There are still more than three empty zones, which means there is actually a lot of space left. So this error confused me a lot. The version I am using is rocksdbv7.10.2 + zenfs master. The parameters are as follows:

DEV=$1
CAP_SECTORS=$(blkzone report -c 5 /dev/$DEV | grep -oP '(?<=cap )[0-9xa-f]+' | head -1)
ZONE_CAP=$(($CAP_SECTORS * 512))
ZONE_LEVE=$(( 1024 * 1024 * 1024 * 4 ))
DOFP_MICRO=$(( 30 * 1000 * 1000 ))
echo "--write_buffer_size=$ZONE_CAP --target_file_size_base=$ZONE_CAP  --max_bytes_for_level_base=$ZONE_LEVE --use_direct_io_for_flush_and_compaction --max_bytes_for_level_multiplier=4 --max_background_jobs=8 --delete_obsolete_files_period_micros=$DOFP_MICRO --use_direct_reads"

# Common settings
NUM=170000000
KEY_SIZE=20
VALUE_SIZE=800
DB_BENCH_PARAMS="--benchmarks=fillrandom --num=$NUM --key_size=$KEY_SIZE --value_size=$VALUE_SIZE --histogram $FS_PARAMS $DB_BENCH_EXTRA_PARAMS"

Hi,

Files might have been deleted and zones reset as a result after the allocation error occurred. You can add an assert when allocation fails to force the process to exit at that point to double check this.

yhr commented 1 year ago

I emulated a 100 GB ZNS SSD with one hundred 1 GB sized zones in DRAM using null_blk. The following parameters were set using the nullblk zoned. sh:

...
echo 0 > "$dev"/completion_nsec
echo 0 > "$dev"/irqmode
echo 2 > "$dev"/queue_mode
echo 1024 > "$dev"/hw_queue_depth
echo 1 > "$dev"/memory_backed
echo 1 > "$dev"/zoned
...

But the writing speed during the test was very slow. How should this problem be solved?

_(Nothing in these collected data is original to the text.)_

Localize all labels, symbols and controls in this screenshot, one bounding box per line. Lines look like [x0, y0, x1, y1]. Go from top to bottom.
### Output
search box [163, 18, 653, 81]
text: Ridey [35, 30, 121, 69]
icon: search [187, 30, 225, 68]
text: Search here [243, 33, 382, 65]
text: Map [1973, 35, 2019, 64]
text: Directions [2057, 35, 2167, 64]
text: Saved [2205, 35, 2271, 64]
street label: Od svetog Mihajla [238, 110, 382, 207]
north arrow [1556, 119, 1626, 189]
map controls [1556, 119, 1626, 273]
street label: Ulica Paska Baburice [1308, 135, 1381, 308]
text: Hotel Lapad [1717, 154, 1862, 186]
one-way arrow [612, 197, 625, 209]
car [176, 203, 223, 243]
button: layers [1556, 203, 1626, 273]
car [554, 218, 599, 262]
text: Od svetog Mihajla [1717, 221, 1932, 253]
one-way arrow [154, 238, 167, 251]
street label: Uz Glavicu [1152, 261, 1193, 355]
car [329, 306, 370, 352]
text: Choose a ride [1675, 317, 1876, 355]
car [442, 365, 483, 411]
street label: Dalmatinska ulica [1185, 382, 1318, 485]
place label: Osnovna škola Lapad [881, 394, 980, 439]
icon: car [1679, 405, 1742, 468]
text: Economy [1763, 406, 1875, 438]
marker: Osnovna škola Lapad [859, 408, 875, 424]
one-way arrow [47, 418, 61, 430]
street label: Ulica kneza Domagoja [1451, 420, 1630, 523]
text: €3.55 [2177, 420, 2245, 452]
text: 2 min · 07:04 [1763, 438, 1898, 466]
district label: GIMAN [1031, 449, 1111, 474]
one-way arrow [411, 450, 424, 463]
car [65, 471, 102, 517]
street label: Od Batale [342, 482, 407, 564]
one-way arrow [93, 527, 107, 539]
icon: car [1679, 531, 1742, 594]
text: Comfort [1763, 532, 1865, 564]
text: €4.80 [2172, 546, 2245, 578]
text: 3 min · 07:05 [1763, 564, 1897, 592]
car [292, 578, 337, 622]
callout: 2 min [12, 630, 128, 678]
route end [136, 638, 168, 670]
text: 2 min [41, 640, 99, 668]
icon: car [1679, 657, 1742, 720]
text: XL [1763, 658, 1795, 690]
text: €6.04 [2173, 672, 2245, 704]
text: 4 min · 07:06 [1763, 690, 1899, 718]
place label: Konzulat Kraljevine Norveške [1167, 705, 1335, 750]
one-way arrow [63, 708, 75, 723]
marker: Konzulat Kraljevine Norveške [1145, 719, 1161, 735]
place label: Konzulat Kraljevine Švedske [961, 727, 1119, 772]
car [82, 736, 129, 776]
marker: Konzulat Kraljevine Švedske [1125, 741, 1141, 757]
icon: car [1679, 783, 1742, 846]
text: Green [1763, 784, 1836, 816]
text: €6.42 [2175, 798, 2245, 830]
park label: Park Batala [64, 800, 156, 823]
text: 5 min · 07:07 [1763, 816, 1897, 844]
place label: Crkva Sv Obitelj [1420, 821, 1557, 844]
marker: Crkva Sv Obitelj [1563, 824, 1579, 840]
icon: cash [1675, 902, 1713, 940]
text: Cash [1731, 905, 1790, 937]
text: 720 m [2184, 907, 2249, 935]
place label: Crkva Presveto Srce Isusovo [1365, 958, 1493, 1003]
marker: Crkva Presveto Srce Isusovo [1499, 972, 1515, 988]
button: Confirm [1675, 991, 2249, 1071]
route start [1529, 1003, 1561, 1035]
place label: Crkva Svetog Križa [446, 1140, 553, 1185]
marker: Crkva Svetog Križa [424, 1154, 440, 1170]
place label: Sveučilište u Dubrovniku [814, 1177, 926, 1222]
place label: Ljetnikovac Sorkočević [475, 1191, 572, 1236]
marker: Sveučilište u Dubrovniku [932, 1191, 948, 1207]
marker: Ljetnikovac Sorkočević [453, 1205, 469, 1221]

DB path: [rocksdbtest/dbbench]
fillrandom   :       4.350 micros/op 229891 ops/sec 652.483 seconds 150000000 operations;  179.8 MB/s

Try disabling compression and / or increase value size.

zhoulening969 commented 1 year ago

I emulated a 100 GB ZNS SSD with one hundred 1 GB sized zones in DRAM using null_blk. The following parameters were set using the nullblk zoned. sh:

...
echo 0 > "$dev"/completion_nsec
echo 0 > "$dev"/irqmode
echo 2 > "$dev"/queue_mode
echo 1024 > "$dev"/hw_queue_depth
echo 1 > "$dev"/memory_backed
echo 1 > "$dev"/zoned
...

But the writing speed during the test was very slow. How should this problem be solved?

DB path: [rocksdbtest/dbbench]
fillrandom   :       4.350 micros/op 229891 ops/sec 652.483 seconds 150000000 operations;  179.8 MB/s

Try disabling compression and / or increase value size.

Okay, I'll give it a try. Thank you!